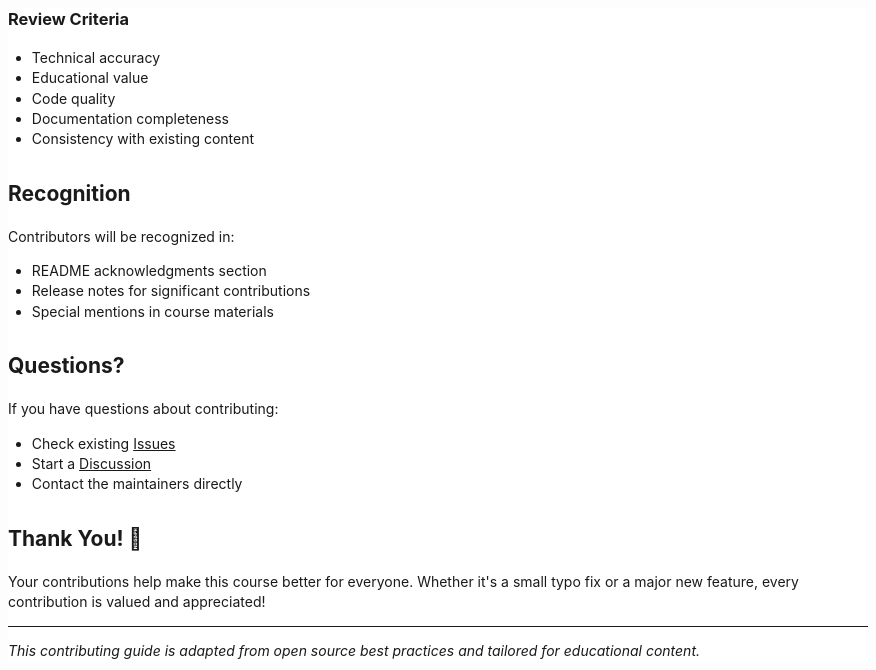 ### Review Criteria

- Technical accuracy
- Educational value
- Code quality
- Documentation completeness
- Consistency with existing content

## Recognition

Contributors will be recognized in:
- README acknowledgments section
- Release notes for significant contributions
- Special mentions in course materials

## Questions?

If you have questions about contributing:
- Check existing [Issues](https://github.com/vanhoangkha/Week-1/issues)
- Start a [Discussion](https://github.com/vanhoangkha/Week-1/discussions)
- Contact the maintainers directly

## Thank You! 🙏

Your contributions help make this course better for everyone. Whether it's a small typo fix or a major new feature, every contribution is valued and appreciated!

---

*This contributing guide is adapted from open source best practices and tailored for educational content.*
******************************
-- YOUR GOAL --
Every line of the material that includes the word "vanhoangkha" needs to be copied.

-- FINISHED EXERCISE --
- Check existing [Issues](https://github.com/vanhoangkha/Week-1/issues)
- Start a [Discussion](https://github.com/vanhoangkha/Week-1/discussions)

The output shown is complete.